Research from Mintel Global New Product Database (GNPD) shows that a quarter (25%) of all food and drink products launched in Germany in 2016 carried organic claim, the highest percentage globally. This is up from just 18% of launches in 2012.
While Germany is currently the leading market for organic food and drink innovation, as many as one fifth of all launches in Sweden (22%), the Netherlands (20%), Czech Republic (20%), Denmark (19%), and Austria (19%) also carried an organic claim in 2016. In contrast, only 14% of launches in the US and 6% in the UK were organic. Globally, one in six launches (16%) of organic food and drink occurred in Germany in 2016.
Katya Witham, senior food and drink analyst for Germany at Mintel, comments: “In keeping with the German nation’s love for healthy, natural products, the organic market has been flourishing in recent years. The rise in organic product innovation comes as consumer health awareness continues to grow alongside a higher environmental conscience. Combined with an increasing disposable income, this fuels the uptake of organic products across food and drink categories in Germany.”
“The rise in organic product innovation comes as consumer health awareness continues to grow alongside a higher environmental conscience”

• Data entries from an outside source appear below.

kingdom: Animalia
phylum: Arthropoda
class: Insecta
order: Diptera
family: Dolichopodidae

Indeed, Mintel research shows that German consumers are increasingly interested in organic food and drink. Over one in five (22%) German consumers claim to be purchasing more organic food and drink in 2017, compared with only 17% in 2016. What’s more, the share of German adults willing to pay more for organic food and drink has risen from 18% to 24% in this time period. This compares to 22% of consumers in France saying they’re willing to pay more for organic products, with this figure falling to 17% in Poland, 16% in Italy and as little as 14% in Spain.

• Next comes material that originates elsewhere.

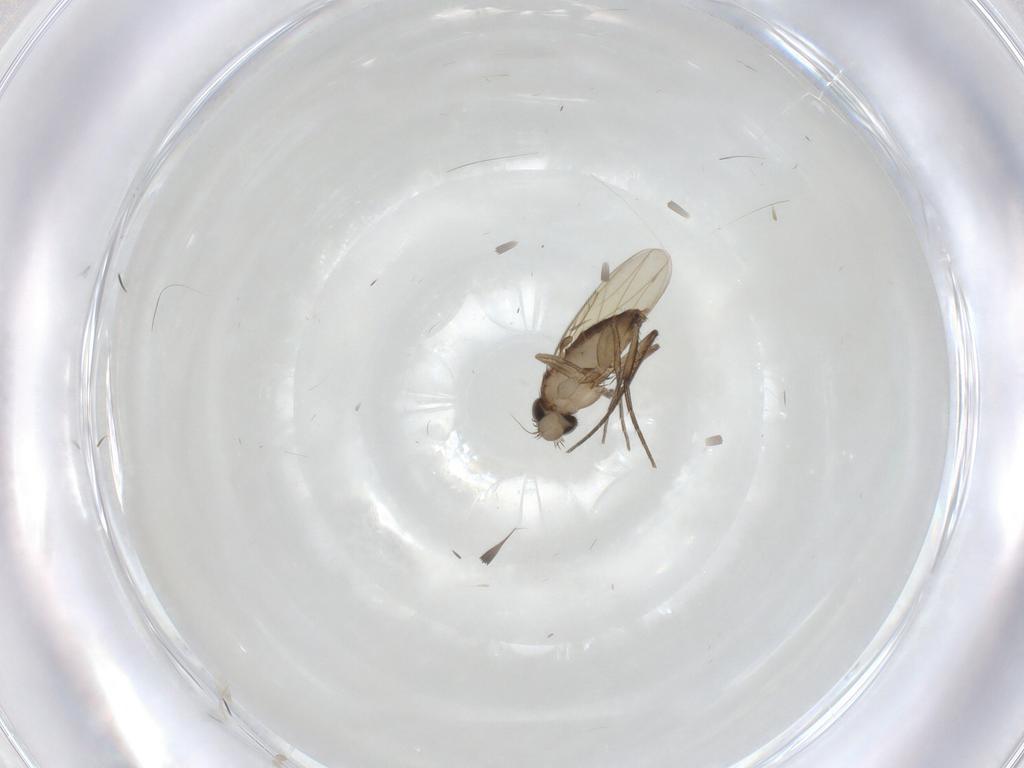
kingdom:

German parents are especially likely to be looking for products with organic credentials. One quarter (25%) of German households with children say that they buy more organic food and drink, compared with only one fifth (21%) of those without children. Similarly, German consumers’ willingness to pay a higher price for organic food and drink is higher among families with children. For 27% of German households with children, organic fare is worth paying extra for, compared to 23% of respondents without children. Furthermore, Mintel research shows that 71% of all launches carried an organic claim in 2016.

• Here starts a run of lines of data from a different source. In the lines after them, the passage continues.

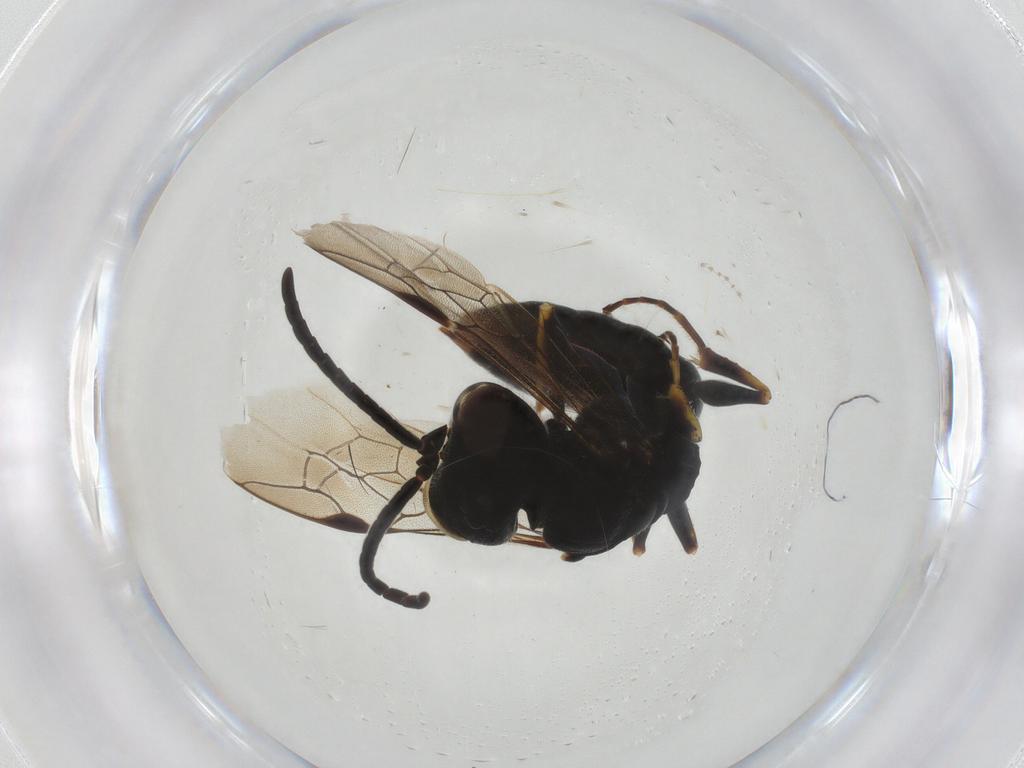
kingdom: Animalia
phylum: Arthropoda
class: Insecta
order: Hymenoptera
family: Pemphredonidae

Looking to the future, it seems that the organic boom is also catching on in products targeted at adults, including alcoholic drinks. Mintel research highlights, however, that organic wine still remains under-penetrated in German households, compared to other organic food and drink categories. In 2016, only 7% of German adults reported buying organic wine, with the participation rates increasing slightly among more mature consumers aged 35-54 (9%).
There are opportunities to boost consumption, as Mintel’s research shows that over half (57%) of German wine buyers are prepared to spend more on a ‘craft’ wine, while almost one in three (30%) claim to be more likely to buy a wine brand with an interesting and authentic back-story.
“Given consumer demand for natural ingredients and reassurances about provenance, organic wine makers could benefit from promoting their authentic, artisanal and ethical credentials. Organically grown wines will also resonate well with the locavore, farm-to-table movement, as well as with the rise of sustainable consumption. But in order for organic wines to move out of their niche, producers will need to educate German consumers about the credentials that make organic wines worth buying.” Katya concludes.